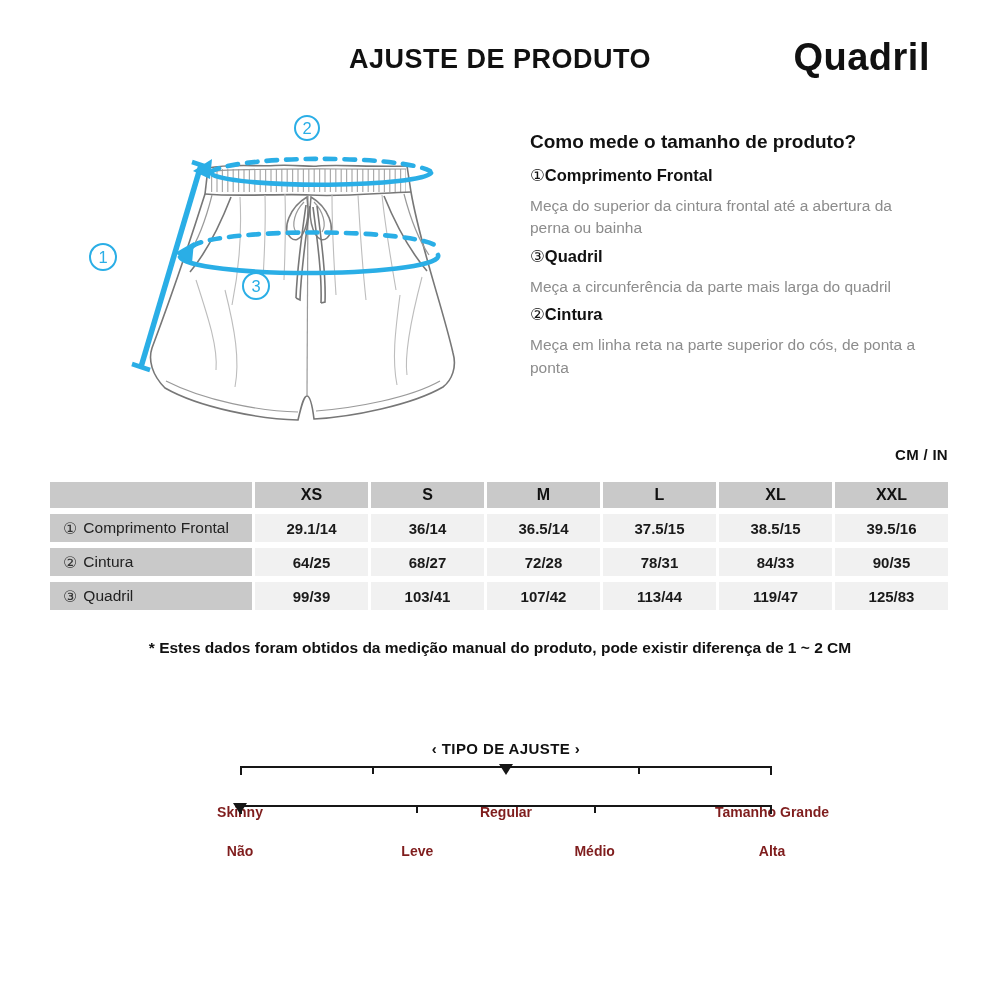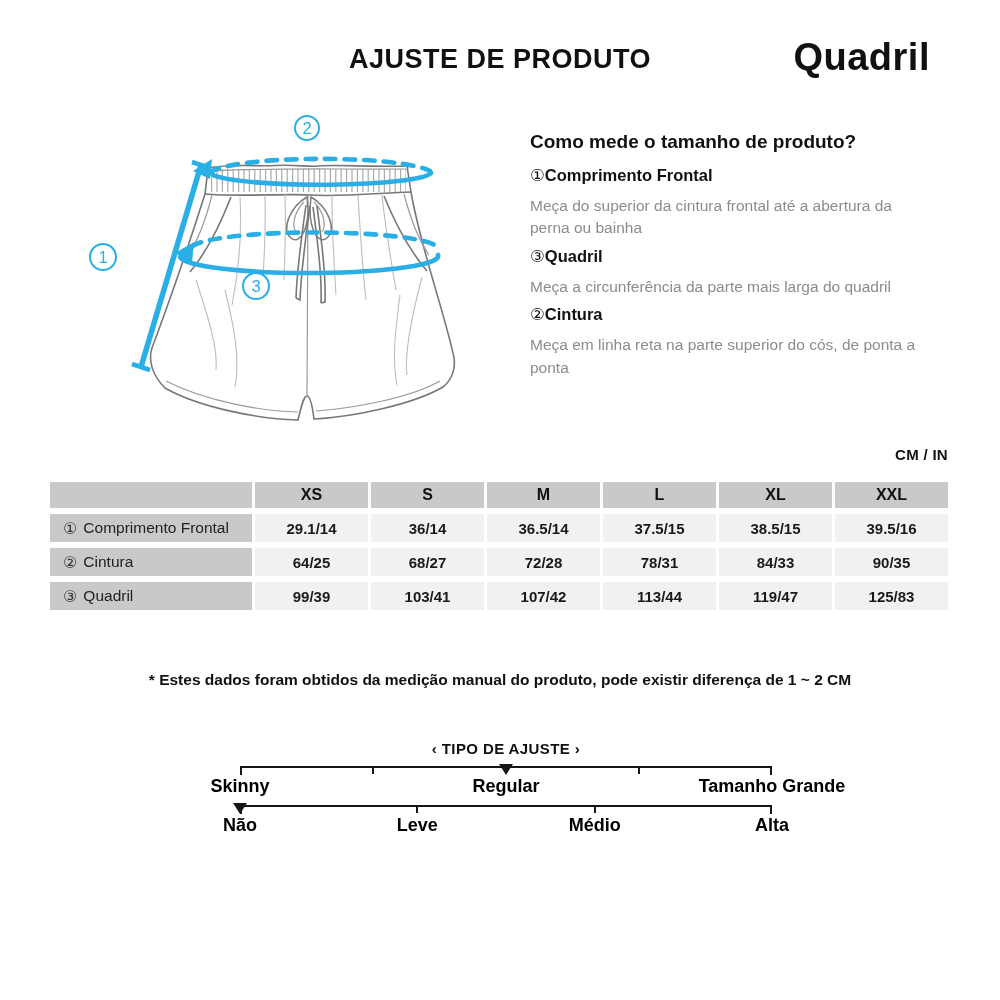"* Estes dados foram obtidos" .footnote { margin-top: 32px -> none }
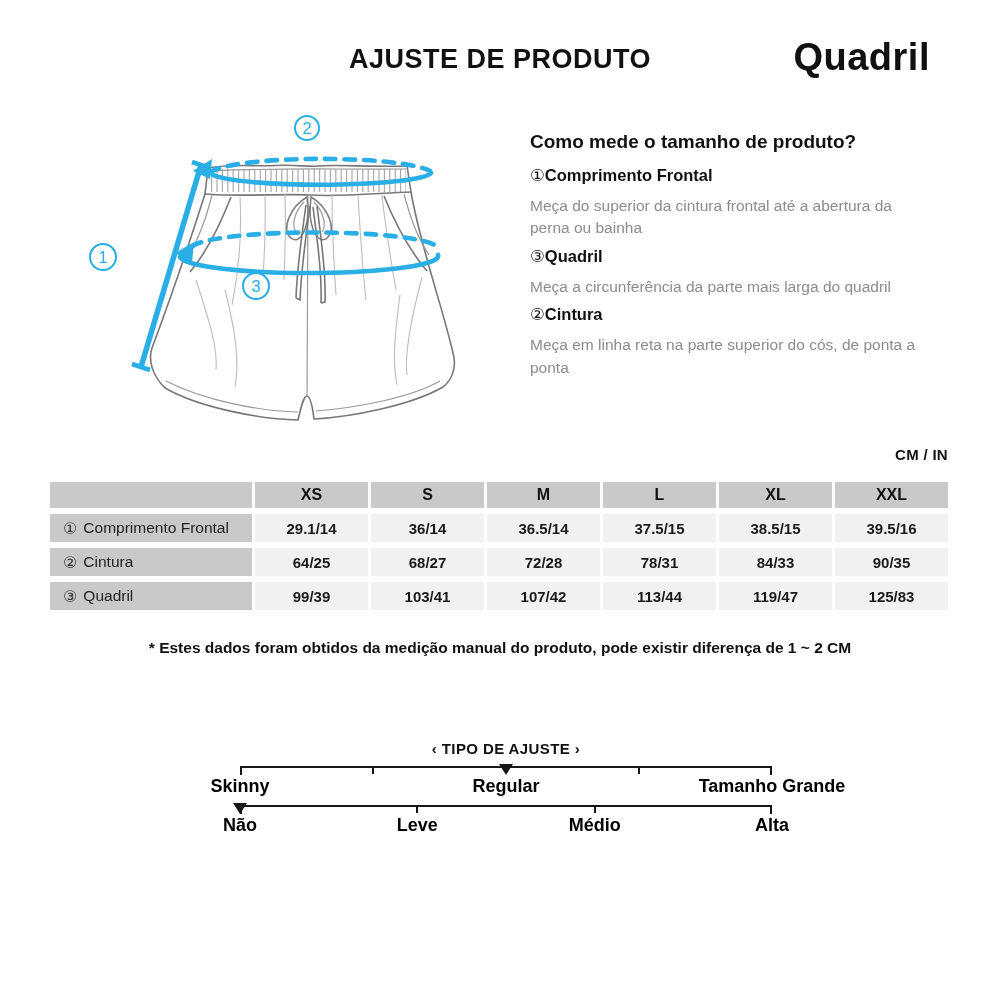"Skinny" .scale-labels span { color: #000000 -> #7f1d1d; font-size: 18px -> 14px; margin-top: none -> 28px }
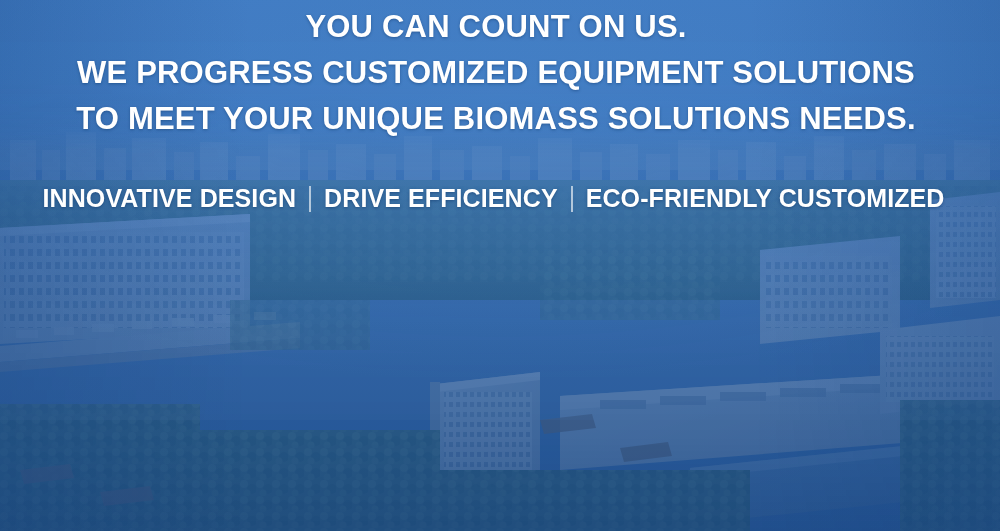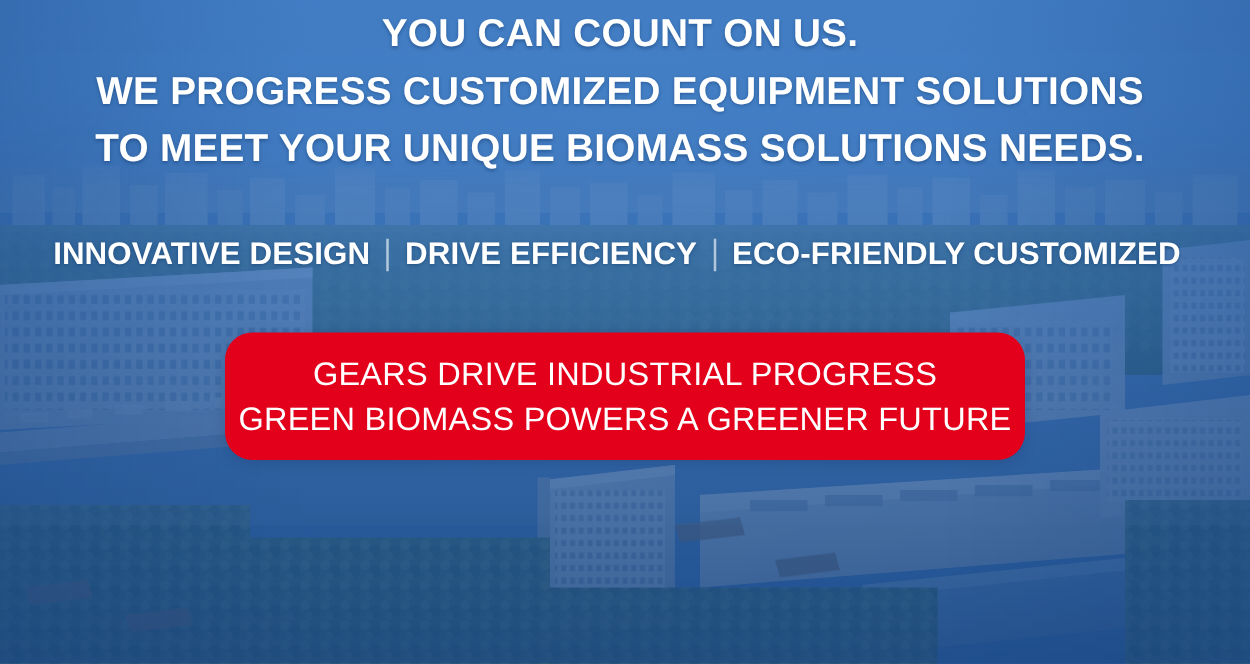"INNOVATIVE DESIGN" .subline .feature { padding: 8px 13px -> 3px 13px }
━━━━━━━━━━━━━━━━━━━━
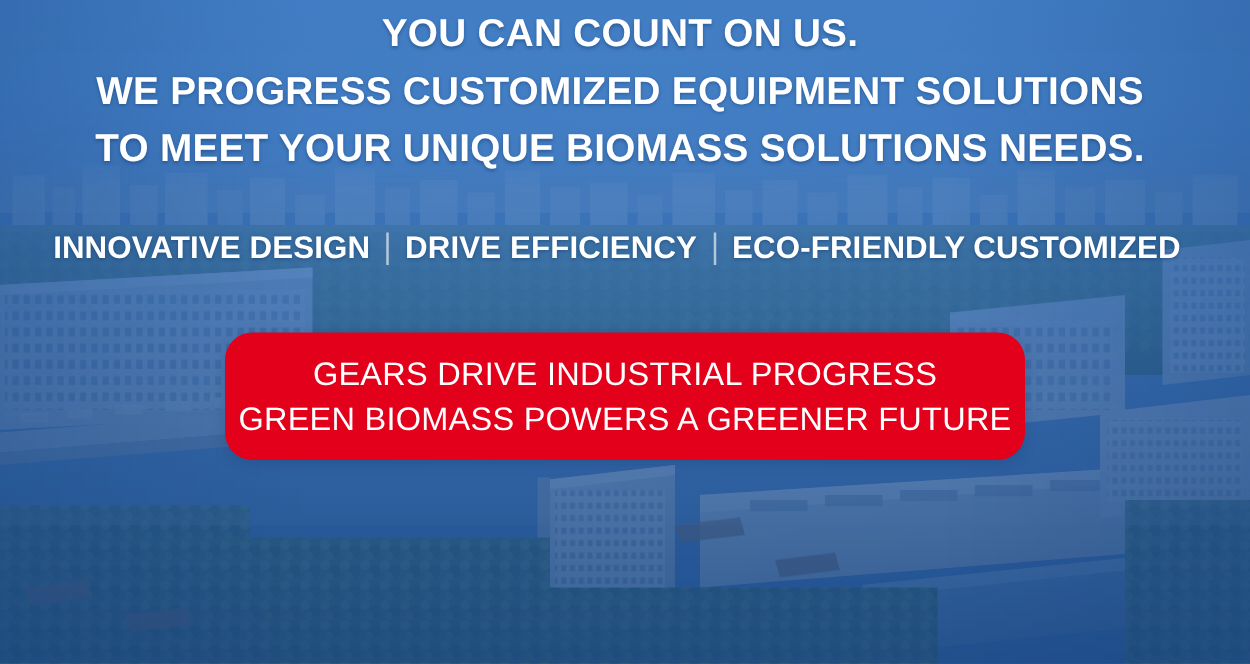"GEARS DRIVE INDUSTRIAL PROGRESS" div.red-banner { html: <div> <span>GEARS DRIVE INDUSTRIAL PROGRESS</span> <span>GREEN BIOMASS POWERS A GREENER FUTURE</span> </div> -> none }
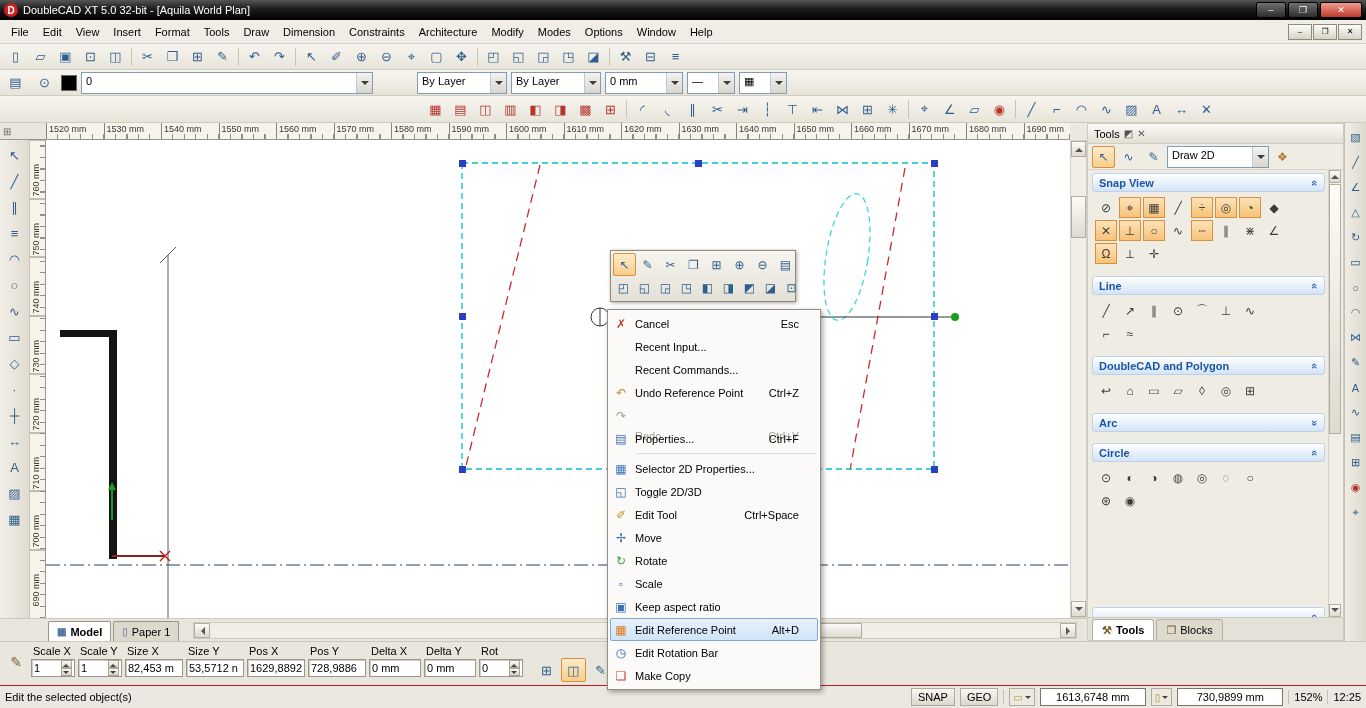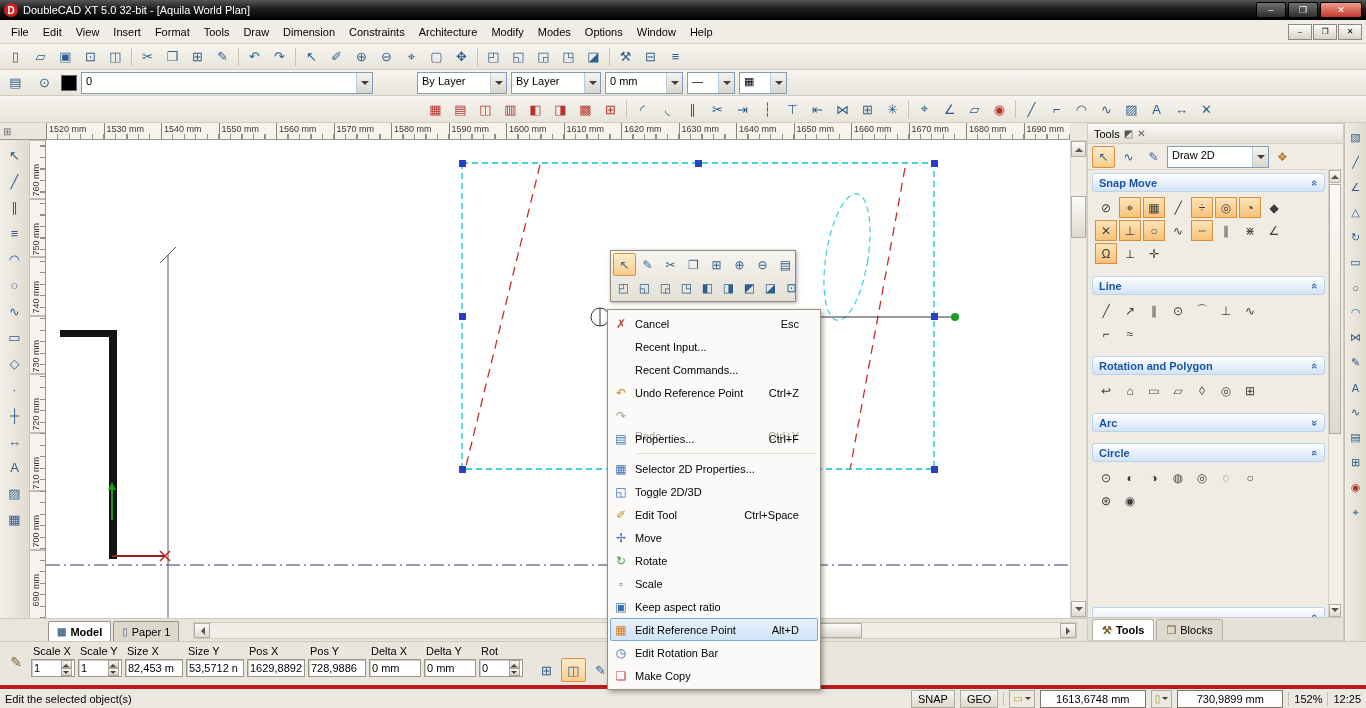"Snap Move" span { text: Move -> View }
━━━━━━━━━━━━━━━━━━━━
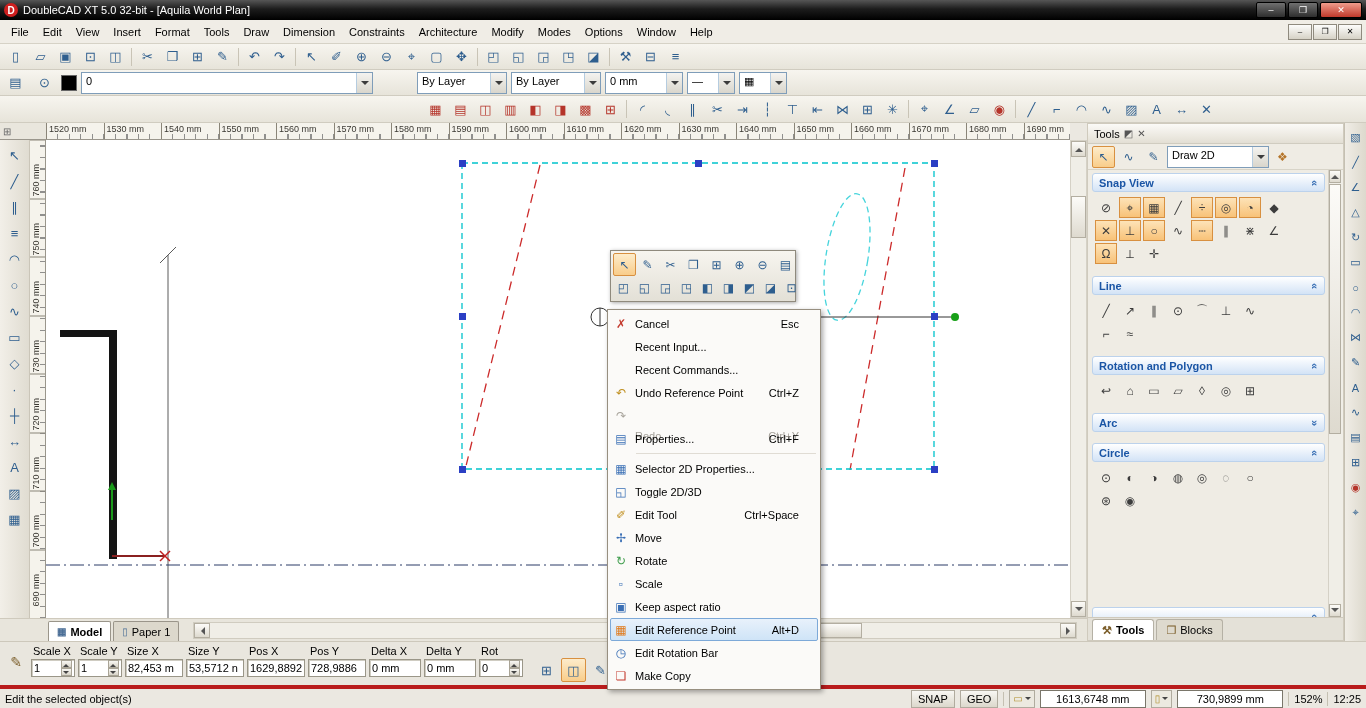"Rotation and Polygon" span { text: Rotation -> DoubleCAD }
━━━━━━━━━━━━━━━━━━━━
Exercise instructions: Within the listing above, the stretch from the line with "Estes dados foram" down to the line with "padding: 8px 13px" is to be given again exactly, end lines included and pictures excluded.

Exercise output:
"* Estes dados foram obtidos" .footnote { margin-top: 32px -> none }
"Skinny" .scale-labels span { color: #000000 -> #7f1d1d; font-size: 18px -> 14px; margin-top: none -> 28px }
"INNOVATIVE DESIGN" .subline .feature { padding: 8px 13px -> 3px 13px }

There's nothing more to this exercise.